E o que acontece quando aparecem os sentimentos de uma forma mais genuína?
As pessoas dizem uma de duas coisas: “Já não quero discutir mais contigo, mas também não quero mais estar contigo”, e, aí, o amor claramente desapareceu, ou então “Vamos a isto, porque ainda sinto alguma coisa.”

Disse que, uma vez ultrapassada a crise, o casamento pode tornar-se uma coisa melhor. Quer explicar?
Existem duas características que normalmente ficam. Para começar, a confiança nunca é completamente readquirida ou demora muitos anos a sê-lo.
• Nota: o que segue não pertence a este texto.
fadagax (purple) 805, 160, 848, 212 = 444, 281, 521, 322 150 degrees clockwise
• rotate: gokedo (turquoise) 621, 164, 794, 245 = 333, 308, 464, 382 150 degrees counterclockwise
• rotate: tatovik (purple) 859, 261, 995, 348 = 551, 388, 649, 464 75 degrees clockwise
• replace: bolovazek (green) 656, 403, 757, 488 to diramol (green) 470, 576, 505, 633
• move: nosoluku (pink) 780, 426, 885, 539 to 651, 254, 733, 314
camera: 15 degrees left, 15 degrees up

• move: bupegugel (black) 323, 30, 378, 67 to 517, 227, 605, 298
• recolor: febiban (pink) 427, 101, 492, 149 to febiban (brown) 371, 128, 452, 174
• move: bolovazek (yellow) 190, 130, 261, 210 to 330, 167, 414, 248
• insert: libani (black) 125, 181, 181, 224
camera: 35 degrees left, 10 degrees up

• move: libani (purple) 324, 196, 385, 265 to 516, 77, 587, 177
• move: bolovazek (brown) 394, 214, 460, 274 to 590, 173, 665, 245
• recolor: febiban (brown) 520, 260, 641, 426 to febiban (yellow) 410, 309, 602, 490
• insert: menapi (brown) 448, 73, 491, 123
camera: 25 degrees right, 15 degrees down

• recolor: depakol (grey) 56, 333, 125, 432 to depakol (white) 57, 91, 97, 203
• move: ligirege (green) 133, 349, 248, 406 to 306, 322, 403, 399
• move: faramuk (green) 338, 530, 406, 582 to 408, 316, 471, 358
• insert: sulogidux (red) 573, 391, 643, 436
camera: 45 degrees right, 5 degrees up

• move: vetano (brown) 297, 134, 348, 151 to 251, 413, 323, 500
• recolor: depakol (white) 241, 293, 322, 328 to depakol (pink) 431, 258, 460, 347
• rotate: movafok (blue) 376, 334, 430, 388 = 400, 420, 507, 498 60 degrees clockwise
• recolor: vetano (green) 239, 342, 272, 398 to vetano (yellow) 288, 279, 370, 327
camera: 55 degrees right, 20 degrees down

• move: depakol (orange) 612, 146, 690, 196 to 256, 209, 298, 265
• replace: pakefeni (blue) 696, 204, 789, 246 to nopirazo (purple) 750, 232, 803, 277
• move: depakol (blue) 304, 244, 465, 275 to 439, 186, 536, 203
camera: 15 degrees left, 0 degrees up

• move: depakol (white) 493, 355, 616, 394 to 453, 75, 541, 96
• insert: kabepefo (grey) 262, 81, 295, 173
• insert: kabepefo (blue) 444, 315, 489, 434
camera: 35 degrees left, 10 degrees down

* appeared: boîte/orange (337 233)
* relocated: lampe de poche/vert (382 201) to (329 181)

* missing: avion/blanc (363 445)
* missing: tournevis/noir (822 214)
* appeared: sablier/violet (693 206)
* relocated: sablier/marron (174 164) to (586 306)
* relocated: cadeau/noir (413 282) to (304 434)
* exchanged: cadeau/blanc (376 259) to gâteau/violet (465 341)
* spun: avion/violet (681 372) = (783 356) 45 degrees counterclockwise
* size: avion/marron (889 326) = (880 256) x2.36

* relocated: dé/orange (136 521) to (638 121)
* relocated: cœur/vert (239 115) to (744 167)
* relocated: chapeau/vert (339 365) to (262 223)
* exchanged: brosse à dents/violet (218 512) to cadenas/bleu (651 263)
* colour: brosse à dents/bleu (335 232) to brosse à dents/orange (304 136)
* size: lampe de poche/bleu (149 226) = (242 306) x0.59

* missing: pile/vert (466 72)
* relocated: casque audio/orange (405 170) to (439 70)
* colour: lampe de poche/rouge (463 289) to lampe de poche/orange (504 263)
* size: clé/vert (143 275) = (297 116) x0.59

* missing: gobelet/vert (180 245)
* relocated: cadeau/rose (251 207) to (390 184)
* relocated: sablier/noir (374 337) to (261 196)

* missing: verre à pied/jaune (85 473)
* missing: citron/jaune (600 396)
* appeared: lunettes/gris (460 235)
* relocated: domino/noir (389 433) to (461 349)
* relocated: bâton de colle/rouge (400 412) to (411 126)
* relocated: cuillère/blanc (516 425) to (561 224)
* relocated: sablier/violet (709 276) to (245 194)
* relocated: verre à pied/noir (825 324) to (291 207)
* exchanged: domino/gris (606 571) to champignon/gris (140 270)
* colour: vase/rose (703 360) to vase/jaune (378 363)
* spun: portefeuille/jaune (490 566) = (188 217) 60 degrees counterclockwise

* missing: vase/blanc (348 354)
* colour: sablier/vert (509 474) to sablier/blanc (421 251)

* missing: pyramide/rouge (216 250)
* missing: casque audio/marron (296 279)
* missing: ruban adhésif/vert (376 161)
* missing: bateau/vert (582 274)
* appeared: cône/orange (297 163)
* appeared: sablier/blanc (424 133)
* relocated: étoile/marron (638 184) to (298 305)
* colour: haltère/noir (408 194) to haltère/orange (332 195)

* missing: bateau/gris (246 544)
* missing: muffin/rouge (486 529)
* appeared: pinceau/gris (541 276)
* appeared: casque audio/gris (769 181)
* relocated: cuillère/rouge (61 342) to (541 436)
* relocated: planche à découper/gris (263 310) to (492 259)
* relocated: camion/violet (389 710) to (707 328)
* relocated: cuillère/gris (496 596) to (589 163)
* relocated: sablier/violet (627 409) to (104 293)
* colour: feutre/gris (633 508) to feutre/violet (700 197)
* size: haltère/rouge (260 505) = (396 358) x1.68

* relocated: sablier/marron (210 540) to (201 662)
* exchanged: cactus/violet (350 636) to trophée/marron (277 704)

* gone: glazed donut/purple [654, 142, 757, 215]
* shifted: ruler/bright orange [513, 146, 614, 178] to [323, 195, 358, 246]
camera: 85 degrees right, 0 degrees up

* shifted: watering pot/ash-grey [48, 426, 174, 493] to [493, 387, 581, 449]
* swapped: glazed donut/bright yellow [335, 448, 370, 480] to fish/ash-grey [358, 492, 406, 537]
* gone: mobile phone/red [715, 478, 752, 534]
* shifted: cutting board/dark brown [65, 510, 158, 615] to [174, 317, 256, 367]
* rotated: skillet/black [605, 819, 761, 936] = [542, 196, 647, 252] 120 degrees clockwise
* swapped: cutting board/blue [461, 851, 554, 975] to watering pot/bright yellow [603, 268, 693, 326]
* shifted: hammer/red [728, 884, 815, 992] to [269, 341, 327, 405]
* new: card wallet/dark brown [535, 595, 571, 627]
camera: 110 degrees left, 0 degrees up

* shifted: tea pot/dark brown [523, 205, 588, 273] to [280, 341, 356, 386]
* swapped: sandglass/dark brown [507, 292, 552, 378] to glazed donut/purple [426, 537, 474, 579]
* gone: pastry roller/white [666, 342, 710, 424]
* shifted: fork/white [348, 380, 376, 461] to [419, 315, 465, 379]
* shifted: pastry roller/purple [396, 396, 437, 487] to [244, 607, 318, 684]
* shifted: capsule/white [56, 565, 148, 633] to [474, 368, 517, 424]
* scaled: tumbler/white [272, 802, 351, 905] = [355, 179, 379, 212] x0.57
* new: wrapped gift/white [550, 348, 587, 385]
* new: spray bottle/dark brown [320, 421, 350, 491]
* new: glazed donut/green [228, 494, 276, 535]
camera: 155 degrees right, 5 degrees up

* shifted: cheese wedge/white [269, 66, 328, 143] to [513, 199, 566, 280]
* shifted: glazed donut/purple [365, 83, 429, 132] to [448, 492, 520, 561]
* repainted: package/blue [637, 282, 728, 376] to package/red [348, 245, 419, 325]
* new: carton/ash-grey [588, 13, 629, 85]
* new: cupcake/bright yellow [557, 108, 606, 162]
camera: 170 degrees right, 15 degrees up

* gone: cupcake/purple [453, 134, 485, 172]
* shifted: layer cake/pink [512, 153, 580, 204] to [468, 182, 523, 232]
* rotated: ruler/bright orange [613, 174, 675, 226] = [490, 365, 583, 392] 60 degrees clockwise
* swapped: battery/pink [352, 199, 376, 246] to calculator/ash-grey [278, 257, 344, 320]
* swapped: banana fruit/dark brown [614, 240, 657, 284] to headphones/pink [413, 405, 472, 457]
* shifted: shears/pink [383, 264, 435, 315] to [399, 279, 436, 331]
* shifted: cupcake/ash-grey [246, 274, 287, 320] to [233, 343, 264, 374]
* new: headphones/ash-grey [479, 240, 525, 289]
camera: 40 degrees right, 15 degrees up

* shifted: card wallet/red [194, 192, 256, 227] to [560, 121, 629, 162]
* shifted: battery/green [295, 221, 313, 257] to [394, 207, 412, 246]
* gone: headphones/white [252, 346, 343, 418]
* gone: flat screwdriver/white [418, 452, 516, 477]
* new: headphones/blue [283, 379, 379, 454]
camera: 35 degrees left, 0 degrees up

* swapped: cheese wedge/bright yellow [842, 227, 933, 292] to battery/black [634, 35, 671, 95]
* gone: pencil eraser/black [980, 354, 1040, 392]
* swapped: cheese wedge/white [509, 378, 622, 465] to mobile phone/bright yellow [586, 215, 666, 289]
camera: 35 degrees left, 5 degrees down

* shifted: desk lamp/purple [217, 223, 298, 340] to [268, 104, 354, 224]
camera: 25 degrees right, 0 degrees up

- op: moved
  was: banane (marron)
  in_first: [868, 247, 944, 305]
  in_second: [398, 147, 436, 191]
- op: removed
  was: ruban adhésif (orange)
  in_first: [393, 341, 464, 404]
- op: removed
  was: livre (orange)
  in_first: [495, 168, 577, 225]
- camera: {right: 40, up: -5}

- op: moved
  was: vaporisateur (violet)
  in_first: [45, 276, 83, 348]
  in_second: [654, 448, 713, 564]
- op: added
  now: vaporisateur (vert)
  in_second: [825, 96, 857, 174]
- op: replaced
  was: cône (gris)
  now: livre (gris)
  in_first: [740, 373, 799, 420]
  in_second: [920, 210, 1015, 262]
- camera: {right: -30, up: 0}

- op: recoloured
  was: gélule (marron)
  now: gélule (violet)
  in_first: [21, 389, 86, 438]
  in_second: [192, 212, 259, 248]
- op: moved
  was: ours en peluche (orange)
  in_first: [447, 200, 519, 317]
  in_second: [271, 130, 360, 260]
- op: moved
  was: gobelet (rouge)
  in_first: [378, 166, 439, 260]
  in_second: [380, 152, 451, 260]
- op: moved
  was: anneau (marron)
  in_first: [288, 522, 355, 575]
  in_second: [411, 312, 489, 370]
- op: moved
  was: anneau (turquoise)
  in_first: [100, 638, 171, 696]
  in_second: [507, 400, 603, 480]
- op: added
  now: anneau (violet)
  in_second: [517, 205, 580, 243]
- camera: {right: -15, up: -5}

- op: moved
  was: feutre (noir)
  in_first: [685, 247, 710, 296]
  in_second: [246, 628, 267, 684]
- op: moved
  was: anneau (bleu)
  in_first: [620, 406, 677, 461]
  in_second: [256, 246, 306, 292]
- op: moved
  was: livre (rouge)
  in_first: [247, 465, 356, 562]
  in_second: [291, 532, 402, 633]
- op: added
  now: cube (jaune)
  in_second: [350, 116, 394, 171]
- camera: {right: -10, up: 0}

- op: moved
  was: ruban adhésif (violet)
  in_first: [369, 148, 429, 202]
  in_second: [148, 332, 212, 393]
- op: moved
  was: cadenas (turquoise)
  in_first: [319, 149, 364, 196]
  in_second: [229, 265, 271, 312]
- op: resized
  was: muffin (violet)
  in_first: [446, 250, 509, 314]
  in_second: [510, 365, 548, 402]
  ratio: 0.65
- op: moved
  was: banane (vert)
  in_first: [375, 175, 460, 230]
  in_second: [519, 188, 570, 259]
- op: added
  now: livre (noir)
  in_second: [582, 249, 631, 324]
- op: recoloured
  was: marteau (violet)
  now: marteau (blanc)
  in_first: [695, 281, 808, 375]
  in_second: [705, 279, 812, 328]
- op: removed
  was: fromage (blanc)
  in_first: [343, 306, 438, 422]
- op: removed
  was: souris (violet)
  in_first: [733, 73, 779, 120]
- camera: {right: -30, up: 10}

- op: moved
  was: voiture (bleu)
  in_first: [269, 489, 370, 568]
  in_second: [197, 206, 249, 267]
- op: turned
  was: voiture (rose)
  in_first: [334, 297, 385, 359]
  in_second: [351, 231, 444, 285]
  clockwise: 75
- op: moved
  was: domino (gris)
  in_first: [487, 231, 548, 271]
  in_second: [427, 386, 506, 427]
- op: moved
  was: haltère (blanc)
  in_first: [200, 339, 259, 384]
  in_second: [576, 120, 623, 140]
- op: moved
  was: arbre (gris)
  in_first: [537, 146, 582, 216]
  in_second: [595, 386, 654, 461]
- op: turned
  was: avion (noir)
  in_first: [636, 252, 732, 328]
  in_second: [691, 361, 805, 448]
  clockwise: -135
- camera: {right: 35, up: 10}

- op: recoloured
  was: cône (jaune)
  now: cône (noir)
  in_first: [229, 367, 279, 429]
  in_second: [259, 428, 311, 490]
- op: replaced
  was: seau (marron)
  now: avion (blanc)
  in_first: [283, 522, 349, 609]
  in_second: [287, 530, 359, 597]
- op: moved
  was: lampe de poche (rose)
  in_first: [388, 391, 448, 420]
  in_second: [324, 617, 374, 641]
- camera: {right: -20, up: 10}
A parte positiva é que, pelo menos nos primeiros tempos, a relação fica mais próxima, mais cuidada, mais afetiva na sua expressão. E, sexualmente, é habitual melhorar bastante.

Começa o interesse e o cuidado?
Mesmo que a relação antes fosse boa, porque há infidelidades em casamentos que funcionam e a ocasião faz o ladrão. Mas, após a crise e passada uma fase inicial em que o contacto é complicado, as pessoas ficam mais próximas fisicamente.

Também por causa das fantasias, como conta no livro?
Essa é uma história clássica minha, a do homem, já de uma certa idade, que arranjou uma história no Brasil, com um filho, e aquilo rebentou tudo… Quando o casal me apareceu, a senhora vinha com um ar deprimido, mas, à terceira ou quarta sessão, parecia uma jovem, toda apinocada. E, no fim, ele disse-me “Ela agora quer todos os dias, porque diz que com a outra devia ser uma vez por dia ou mais, e eu não aguento isto. Já tenho meia-idade e conheço-a há 40 anos, o dr. dá-me alguma coisa?” E eu lá lhe dei uns comprimidos.